Thursday, March 4, 2010

Fun 101 and control

Body surfing (on purpose) down a flight of stairs, probably not the best idea I've had lately. I vastly under-estimated the coefficient of friction on carpeted stairways for one thing.

When and if I try that again (likely more when than if actually) perhaps I could put down plastic sheeting, strip down to my underwear and cover myself with canola oil.

Yep, that would handle the friction coefficient problem. Stopping? Naw, trust me? When body surfing down a flight of stairs you can stop on a dime. You just don't get to control where the "dime" is, that's all.

I'm evolving to a grudging co-existence with my inability to control some things, but it's always at best going to be a kind of Cuban Missle crisis standoff type relationship. My lack of posterior padding for example. So far, that's the worst thing I've identified about stairway body surfing. For the next week or so, I'll be sitting down really really slowly. Strangers think I've really bad hemorrhoids probably.

This is the first thing everybody needs to know about Fun 101. Worrying a lot about what strangers will think can be a serious detriment to having fun. Oddly, for some reason that's never been a problem for me. What I think about is control.

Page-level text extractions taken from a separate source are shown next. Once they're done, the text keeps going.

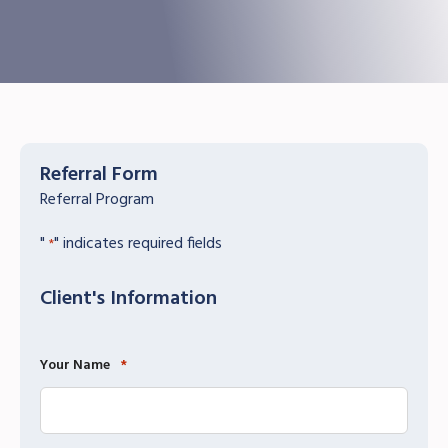
Referral Form
Referral Program
"
" indicates required fields
*
Client's Information
Your Name
*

That's why I'll never be a great musician. Oh yeah, once I had above average technique. But technique is great in surgery or engineering; art, not so good. The greatest artists bond with their medium in some mystical way and let it take them somewhere. I could never do that! I don't want to be taken anywhere unless I know exactly where we're going and when will I be back, cause "Dr. G. Medical Examiner" comes on tonight, and I dig that show!

When I take a guitar in my hands, I've a sound outcome in mind and I wish to control the instrument. I have a sense that Franz Liszt or Stevie Ray Vaughn weren't like that. They were able to have reveries with their art.

Best I can hope for is to successfully wrestle with my instrument. The great ones dance with their instruments. I should sit down and think about that, sometime very soon. I will sit down really, really slowly.